People That Talk to Themselves

Larry Wall - Perl

Larry Wall – Perl (Photo credit: shaond)

As absurd as it may sound, some people talk to themselves.  They habitually speak out loud with no intention of directing their words towards others.  Maybe it’s the satisfaction they get by letting their emotions out or the need for company.  Why they do it is a very interesting question.

Psychologists refer to this as “private speech.”  However, at times it is notorious.  It may be thought of as an indication that one is not mentally stable.  Some may consider such behavior as abnormal and socially unacceptable.

Children Talk to Themselves

Children who often talk to themselves are often noticed by teachers, parents, babysitters, and casual acquaintances.  Kids may spend more talking to themselves than they do to others.  Some will babble on before they fall asleep and often can be heard through a baby monitor.  As they talk, they summarize events that happened that day or reenact conversations.

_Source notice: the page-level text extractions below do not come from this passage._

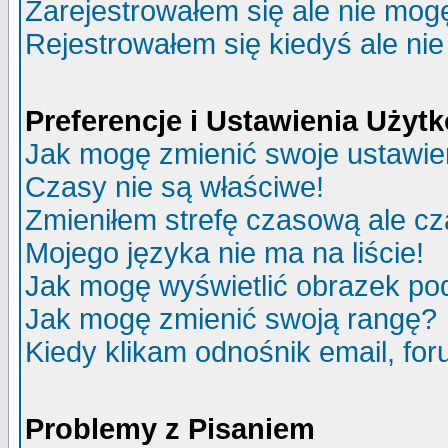
Zarejestrowałem się ale nie mog
Rejestrowałem się kiedyś ale nie
Preferencje i Ustawienia Uży
Jak mogę zmienić swoje ustawie
Czasy nie są właściwe!
Zmieniłem strefę czasową ale cz
Mojego języka nie ma na liście!
Jak mogę wyświetlić obrazek p
Jak mogę zmienić swoją rangę?
Kiedy klikam odnośnik email, f
Problemy z Pisaniem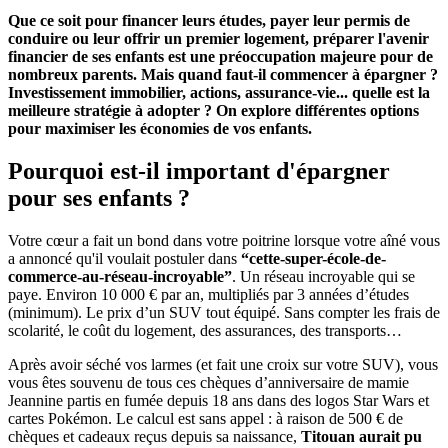
Que ce soit pour financer leurs études, payer leur permis de
conduire ou leur offrir un premier logement, préparer l'avenir
financier de ses enfants est une préoccupation majeure pour de
nombreux parents. Mais quand faut-il commencer à épargner ?
Investissement immobilier, actions, assurance-vie... quelle est la
meilleure stratégie à adopter ? On explore différentes options
pour maximiser les économies de vos enfants.
Pourquoi est-il important d'épargner
pour ses enfants ?
Votre cœur a fait un bond dans votre poitrine lorsque votre aîné vous
a annoncé qu'il voulait postuler dans
“cette-super-école-de-
commerce-au-réseau-incroyable”
. Un réseau incroyable qui se
paye. Environ 10 000 € par an, multipliés par 3 années d’études
(minimum). Le prix d’un SUV tout équipé. Sans compter les frais de
scolarité, le coût du logement, des assurances, des transports…
Après avoir séché vos larmes (et fait une croix sur votre SUV), vous
vous êtes souvenu de tous ces chèques d’anniversaire de mamie
Jeannine partis en fumée depuis 18 ans dans des logos Star Wars et
cartes Pokémon. Le calcul est sans appel : à raison de 500 € de
chèques et cadeaux reçus depuis sa naissance,
Titouan aurait pu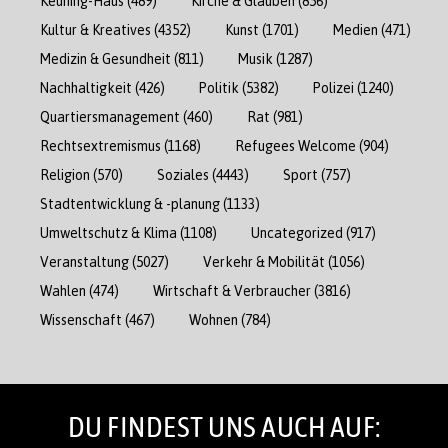
Keuning-Haus
(489)
Kirche & Glauben
(856)
Kultur & Kreatives
(4352)
Kunst
(1701)
Medien
(471)
Medizin & Gesundheit
(811)
Musik
(1287)
Nachhaltigkeit
(426)
Politik
(5382)
Polizei
(1240)
Quartiersmanagement
(460)
Rat
(981)
Rechtsextremismus
(1168)
Refugees Welcome
(904)
Religion
(570)
Soziales
(4443)
Sport
(757)
Stadtentwicklung & -planung
(1133)
Umweltschutz & Klima
(1108)
Uncategorized
(917)
Veranstaltung
(5027)
Verkehr & Mobilität
(1056)
Wahlen
(474)
Wirtschaft & Verbraucher
(3816)
Wissenschaft
(467)
Wohnen
(784)
DU FINDEST UNS AUCH AUF: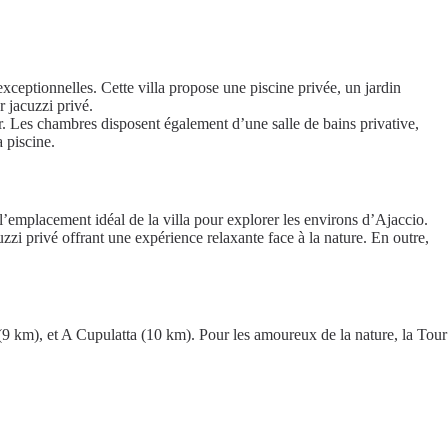
ceptionnelles. Cette villa propose une piscine privée, un jardin
r jacuzzi privé.
ur. Les chambres disposent également d’une salle de bains privative,
 piscine.
é l’emplacement idéal de la villa pour explorer les environs d’Ajaccio.
zzi privé offrant une expérience relaxante face à la nature. En outre,
e (9 km), et A Cupulatta (10 km). Pour les amoureux de la nature, la Tour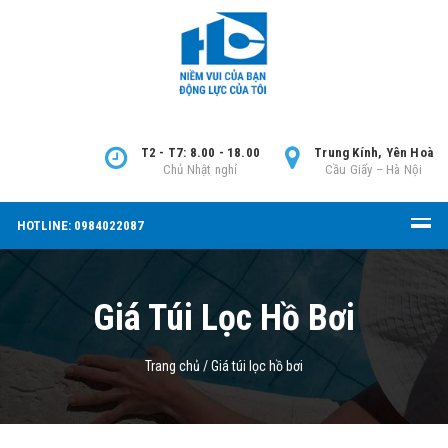
T2 - T7: 8.00 - 18.00
Trung Kính, Yên Hoà
Chủ Nhật nghỉ
Cầu Giấy – Hà Nội
HOTLINE: 0984022087
Giá Túi Lọc Hồ Bơi
Trang chủ
/
Giá túi lọc hồ bơi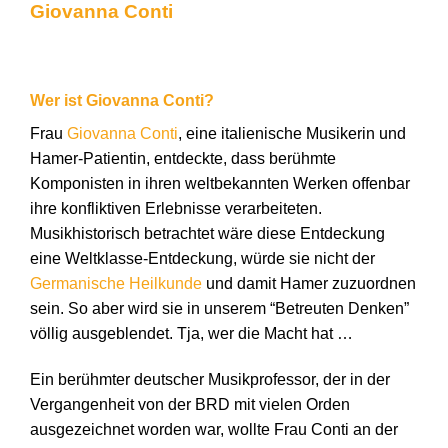
Giovanna Conti
Wer ist Giovanna Conti?
Frau
Giovanna Conti
, eine italienische Musikerin und
Hamer-Patientin, entdeckte, dass berühmte
Komponisten in ihren weltbekannten Werken offenbar
ihre konfliktiven Erlebnisse verarbeiteten.
Musikhistorisch betrachtet wäre diese Entdeckung
eine Weltklasse-Entdeckung, würde sie nicht der
Germanische Heilkunde
und damit Hamer zuzuordnen
sein. So aber wird sie in unserem “Betreuten Denken”
völlig ausgeblendet. Tja, wer die Macht hat …
Ein berühmter deutscher Musikprofessor, der in der
Vergangenheit von der BRD mit vielen Orden
ausgezeichnet worden war, wollte Frau Conti an der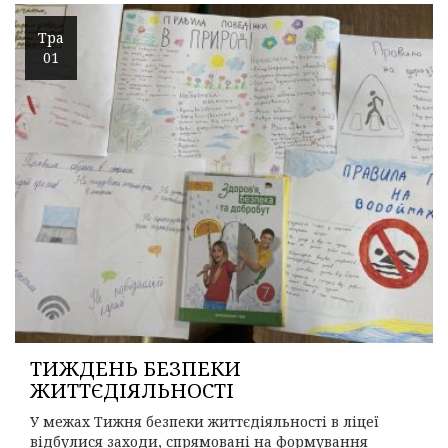
Тра
01
ТИЖДЕНЬ БЕЗПЕКИ
ЖИТТЄДІЯЛЬНОСТІ
У межах Тижня безпеки життєдіяльності в ліцеї
відбулися заходи, спрямовані на формування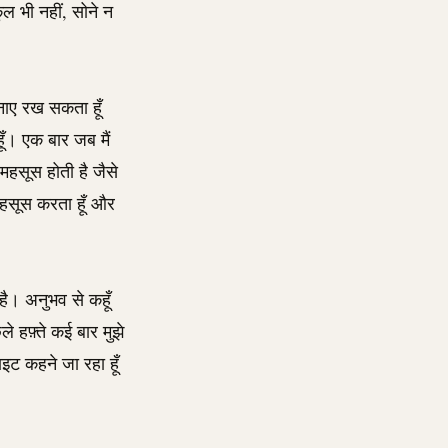
 भी नहीं, सोने न
बनाए रख सकता हूँ
ूँ। एक बार जब मैं
 महसूस होती है जैसे
महसूस करता हूँ और
है। अनुभव से कहूँ
 हफ़्ते कई बार मुझे
ाइट कहने जा रहा हूँ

Some adults conclude that children who talk to themselves are inattentive, disobedient, or even mentally unstable.  Such a habit helps children promote cognitive development.  Hence, they are able to practice language skills and reflect on their experiences.

By “thinking out loud” children are much more able to keep their impulses under control.  If they are tempted to do something they know is wrong, they’re likely to repeat verbal warnings given by their parents.  When faced with new or challenging situations, for example: jigsaw puzzles, they are more apt to private speech.

Avoiding Silence

Loneliness can be another reason people talk to themselves.  They speak out loud to raise the pleasurable sense they would acquire if another person was present.  Those who’ve encountered an embarrassing situation may talk to themselves about how the event could have been avoided or as a means of defense, responding in a way such as, “Let them think what they want.”  Others may do it as a means of creating a false presence of a loved one they have lost.  This form of behavior is different from hallucination as the speaker realizes the other person is not present.

According to Joseph Jordania, an evolutionary musicologist, many people talk to themselves to avoid silence.  He claims that humans’ ancestors were “social animals” who practiced contact calls as a means of keeping in contact with other members of groups they were part of.  If silence occurred, this was a warning signal that triggered fear or uncomfortable feelings.  Therefore, people talk to themselves as a way of filling in the gaps of long periods of silence.

Misfit Kids

As a kid, a friend of mine, I’ll call him “Larry”, would talk to himself nonstop, sometimes for an hour at a time.  He was a misfit kid and had few, if any friends.  Larry was legally blind and always had trouble learning new tasks and working with his hands.  Developing new skills was awkward and harder for him than it was for everyone else.  He was placed in a foster home at an early age and received a lot of criticism from others and was even thought of as being mentally retarded.  This caused him great humiliation, but after being told it so many times, he learned to believe it.

Nobody seemed to like Larry.  Perhaps it was because he was different and struggled to perform most everyday tasks, like opening a locked door with a key.  Those who’ve observed him couldn’t understand why it was difficult for him to do menial chores that they found easy.  Hence, people looked down on him, called him derogative names, and acted hostile towards him.

During recess he would aimlessly wander around the playground by himself while talking up a storm.  Nobody would approach him or allow him to join in any of their games.  Those that did only asked him questions like “Are you retarded?” or “How many fingers am I holding up?”  Although some seemed friendly towards him, he still had no friends.

This story serves as an example of why children talk to themselves.  Larry really wanted someone to talk to but couldn’t seem to find anyone.  He was always a loner and figured that since he didn’t fit in, he would just talk to himself as a means of externalizing his inner emotions.  By doing so, Larry could make even his deepest thoughts and observations known to himself.

Why Adults Do It

Almost all of us talk to ourselves.  We mutter a statement or two either under our breath or out loud.  Sometimes, it is because of a thought that just entered our mind that we feel strongly about-good or bad.  Other times, we may think of an event or some stimuli that makes us feel guilty about something, as objects or word associations.  For example, when I think of the phrase “new to me” or the like, I think about how reluctant I was to learn a new task on a previous job I had and how I attempted to lay the entire burden on my supervisor.  Shame on me!  If I heard any phrases that reminded me of this incident, I would have to mutter something out loud as a means of releasing the guilt.

Expressing a thought out loud is OK.  You’re letting yourself know that a great idea occurred to you and you ought to act on it.  Also, you may murmur a phrase in an attempt to release a negative inner emotion.  If you treated someone unfairly or avoided a troublesome situation you could have corrected, you will more likely feel guilty about it later.  Once you encounter stimuli that remind you of the event, you may then mumble or shout out something as a way to justify for your guilt.  Just hope that nobody catches you doing it.